Karen and Barbara Fields’ Racecraft is a phenomenal example of this. In arguing that racism is the problem rather than race, the Fields sisters redirect our attention away from the nebulous and undefinable question of what “race” is—a concept concerned with the elusive question of identity and which identity matters more—and toward the actual structures of prejudice , class, and racism. In the wake of the affirmative action decision from SCOTUS, their work is incredibly important.
For the sake of this essay, I’m not going to be getting into the dynamics of nations, except to say that I largely take nations to be projects of what Benedict Anderson calls “imagined communities”, constructed realities which have real histories but also mythic ones, and that people are very willing to defend myths with their lives.
This is one of the most incisive criticisms that George Romero offered via his zombie films: that people who become zombies circle endlessly within a consumer framework which has no beginning, end, or meaning. But then again, there’s actually now a live zombie game taking place in an abandoned mall: film becomes reality.

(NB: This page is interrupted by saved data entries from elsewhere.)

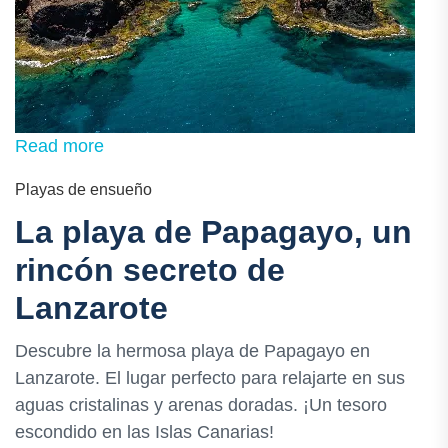
Read more
Playas de ensueño
La playa de Papagayo, un
rincón secreto de
Lanzarote
Descubre la hermosa playa de Papagayo en
Lanzarote. El lugar perfecto para relajarte en sus
aguas cristalinas y arenas doradas. ¡Un tesoro
escondido en las Islas Canarias!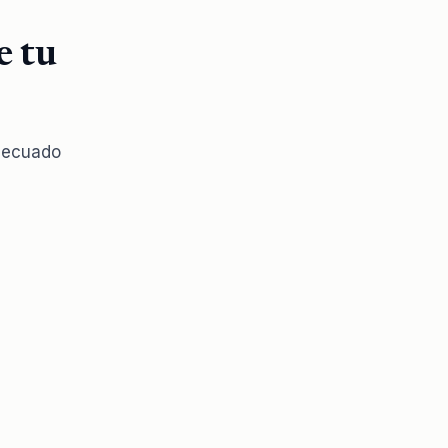
e tu
adecuado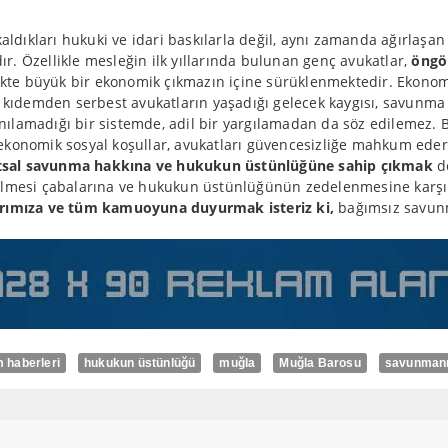
kaldıkları hukuki ve idari baskılarla değil, aynı zamanda ağırlaşan
r. Özellikle mesleğin ilk yıllarında bulunan genç avukatlar,
öngör
irlikte büyük bir ekonomik çıkmazın içine sürüklenmektedir. Eko
e kıdemden serbest avukatların yaşadığı gelecek kaygısı, savunm
ılamadığı bir sistemde, adil bir yargılamadan da söz edilemez. B
ekonomik sosyal koşullar, avukatları güvencesizliğe mahkum edere
tsal savunma hakkına ve hukukun üstünlüğüne sahip çıkmak
de
erilmesi çabalarına ve hukukun üstünlüğünün zedelenmesine kar
rımıza ve tüm kamuoyuna duyurmak isteriz ki,
bağımsız savunma
 haberleri
hukukun üstünlüğü
muğla
Muğla Barosu
savunmanın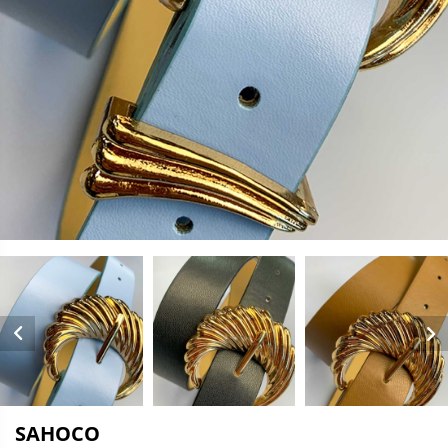
SAHOCO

This incidentally is why I find ethics of virtue so compelling, but also too focused: sometimes virtue ethics pretends as if the environment in which we try to be moral makes no difference. The terrain ultimately wins, and the perennial challenge is how to live amidst the ruins. See Lisa Tessman’s work for one example of how “burdened virtues”, virtues which emerge in situations of emergency, operate.

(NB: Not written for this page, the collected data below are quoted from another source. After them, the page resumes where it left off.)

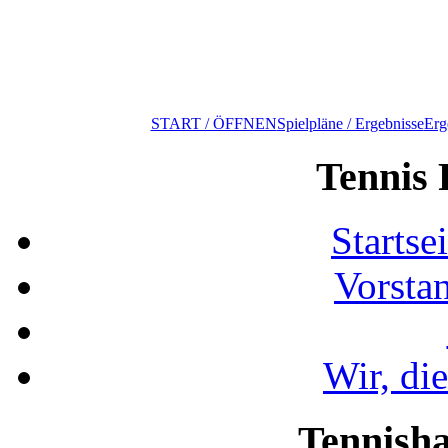
START / ÖFFNEN
Spielpläne / Ergebnisse
Erg
Tennis 
Startse
Vorsta
Wir, di
Tennisha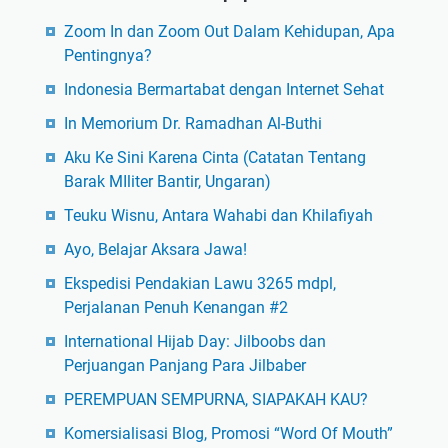
Zoom In dan Zoom Out Dalam Kehidupan, Apa
Pentingnya?
Indonesia Bermartabat dengan Internet Sehat
In Memorium Dr. Ramadhan Al-Buthi
Aku Ke Sini Karena Cinta (Catatan Tentang
Barak MIliter Bantir, Ungaran)
Teuku Wisnu, Antara Wahabi dan Khilafiyah
Ayo, Belajar Aksara Jawa!
Ekspedisi Pendakian Lawu 3265 mdpl,
Perjalanan Penuh Kenangan #2
International Hijab Day: Jilboobs dan
Perjuangan Panjang Para Jilbaber
PEREMPUAN SEMPURNA, SIAPAKAH KAU?
Komersialisasi Blog, Promosi “Word Of Mouth”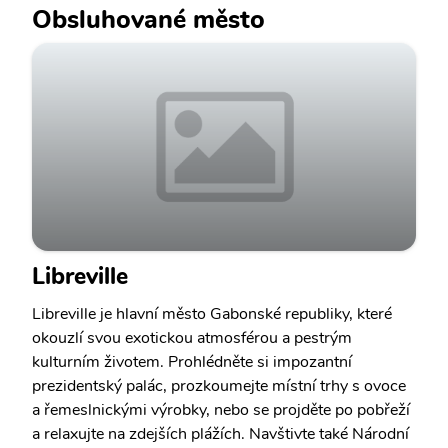
Obsluhované město
Libreville
Libreville je hlavní město Gabonské republiky, které
okouzlí svou exotickou atmosférou a pestrým
kulturním životem. Prohlédněte si impozantní
prezidentský palác, prozkoumejte místní trhy s ovoce
a řemeslnickými výrobky, nebo se projděte po pobřeží
a relaxujte na zdejších plážích. Navštivte také Národní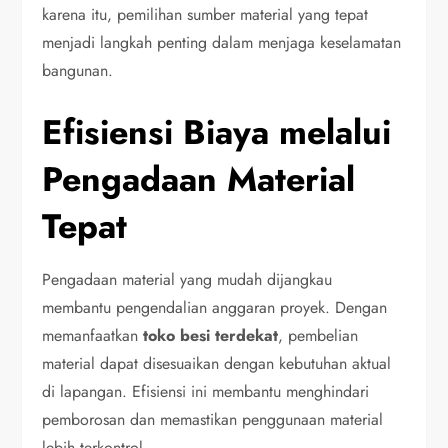
karena itu, pemilihan sumber material yang tepat
menjadi langkah penting dalam menjaga keselamatan
bangunan.
Efisiensi Biaya melalui
Pengadaan Material
Tepat
Pengadaan material yang mudah dijangkau
membantu pengendalian anggaran proyek. Dengan
memanfaatkan
toko besi terdekat
, pembelian
material dapat disesuaikan dengan kebutuhan aktual
di lapangan. Efisiensi ini membantu menghindari
pemborosan dan memastikan penggunaan material
lebih terkontrol.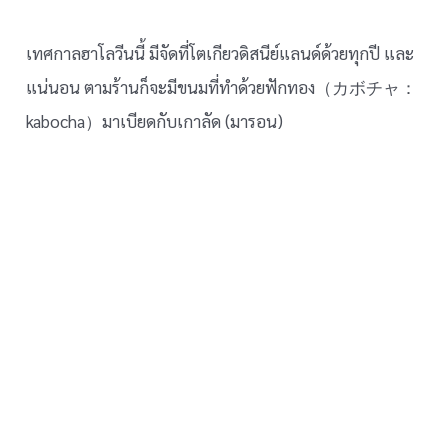
เทศกาลฮาโลวีนนี้ มีจัดที่โตเกียวดิสนีย์แลนด์ด้วยทุกปี และ
แน่นอน ตามร้านก็จะมีขนมที่ทำด้วยฟักทอง（カボチャ：
kabocha）มาเบียดกับเกาลัด (มารอน)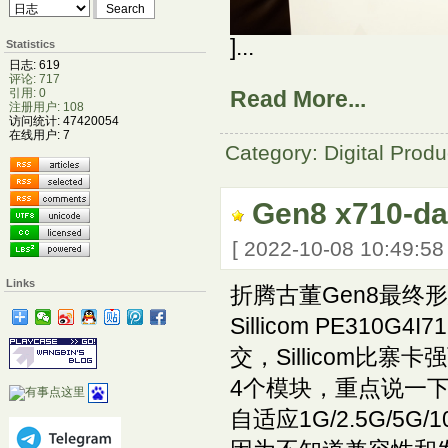
]...
Statistics
日志: 619
评论: 717
引用: 0
Read More...
注册用户: 108
访问统计: 47420054
在线用户: 7
Category: Digital Produ
Gen8 x710-
[ 2022-10-08 10:49:5
Links
折腾古董Gen8最终
Sillicom PE310G
交，Sillicom
4个模块，重点说一下A
自适应1G/2.5G/5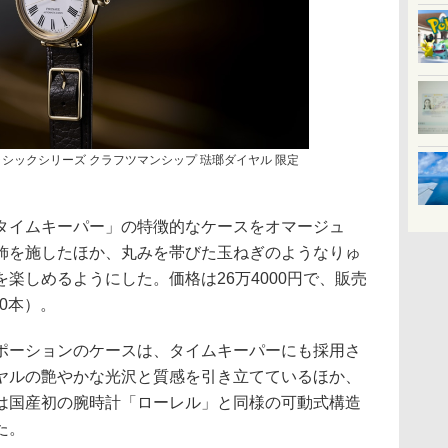
シックシリーズ クラフツマンシップ 琺瑯ダイヤル 限定
イムキーパー」の特徴的なケースをオマージュ
飾を施したほか、丸みを帯びた玉ねぎのようなりゅ
楽しめるようにした。価格は26万4000円で、販売
00本）。
ーションのケースは、タイムキーパーにも採用さ
ヤルの艶やかな光沢と質感を引き立てているほか、
は国産初の腕時計「ローレル」と同様の可動式構造
た。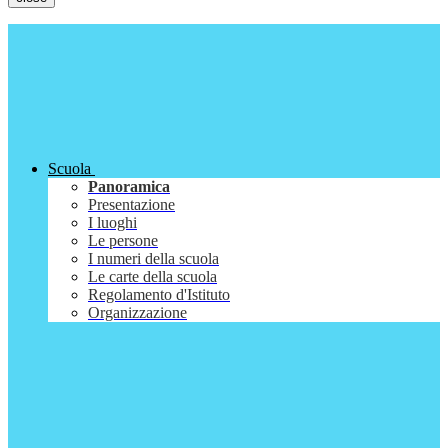
Scuola
Panoramica
Presentazione
I luoghi
Le persone
I numeri della scuola
Le carte della scuola
Regolamento d'Istituto
Organizzazione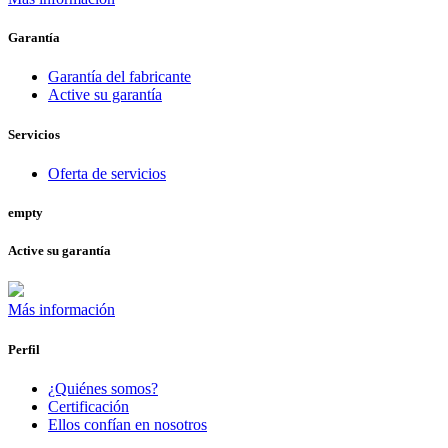
Garantía
Garantía del fabricante
Active su garantía
Servicios
Oferta de servicios
empty
Active su garantía
Más información
Perfil
¿Quiénes somos?
Certificación
Ellos confían en nosotros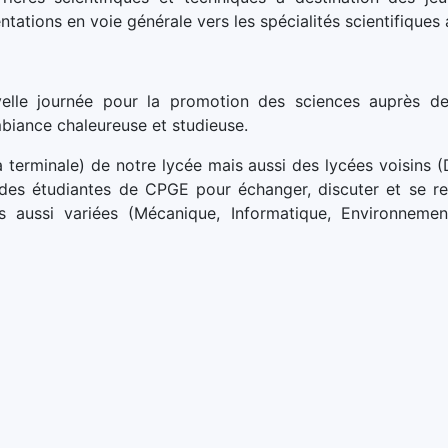
ntations en voie générale vers les spécialités scientifiques
uvelle journée pour la promotion des sciences auprès d
biance chaleureuse et studieuse.
 terminale) de notre lycée mais aussi des lycées voisins (
 des étudiantes de CPGE pour échanger, discuter et se re
aussi variées (Mécanique, Informatique, Environnement,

Greg Grandin’s work The End of the Myth: From the Frontier to the Border Wall in the Mind of America is a terrific exploration of what happens to this expansionist ethos when there’s no more land left to expand into.
One possible off ramp to the flux is to focus on identity, a stable core out of which we might operate. Identity offers one harbor from the storm, a way for people to grab something stable which might buffer them again a wandering dynamic.
As Fields and Fields argue, race-as-identity is a cultural construction which has wandered around, not providing the stable foundation that identitarians and race-biologists alike want it to have. In an unstable world, many categories of personal identity multiply, both as an effect of the storm which tosses us around, offering us endless variations on being human, and as a stabilizing way out of that storm. But it cannot be both.
The recent ethnocentric claims about nations gets us no further, doubling down on the same kind of stable identity claims, only for geographically bounded populations. For the ethnonationalists, peoples and places and races all come as a package deal and nations should be fine with guarding racial borders. But what could that kind of place be, particularly if race does not carry the substantive claims of identity that we think it does, if race is itself is a kind of fiction? What kind of nation emerges ex nihilo, fully formed within to the degree that it need never admit anything from outside, that it need not be formed by visitors, strangers, and outsiders? What kind of people exist as a homogeny, as a rarified collective unified and pure? Is there a place outside the flux to be able to stand?
Survivalist shows are mirror images of reality dating shows in this way: both trade on scarcity as something to be turned into a game, to be toyed with, rather than taking it seriously.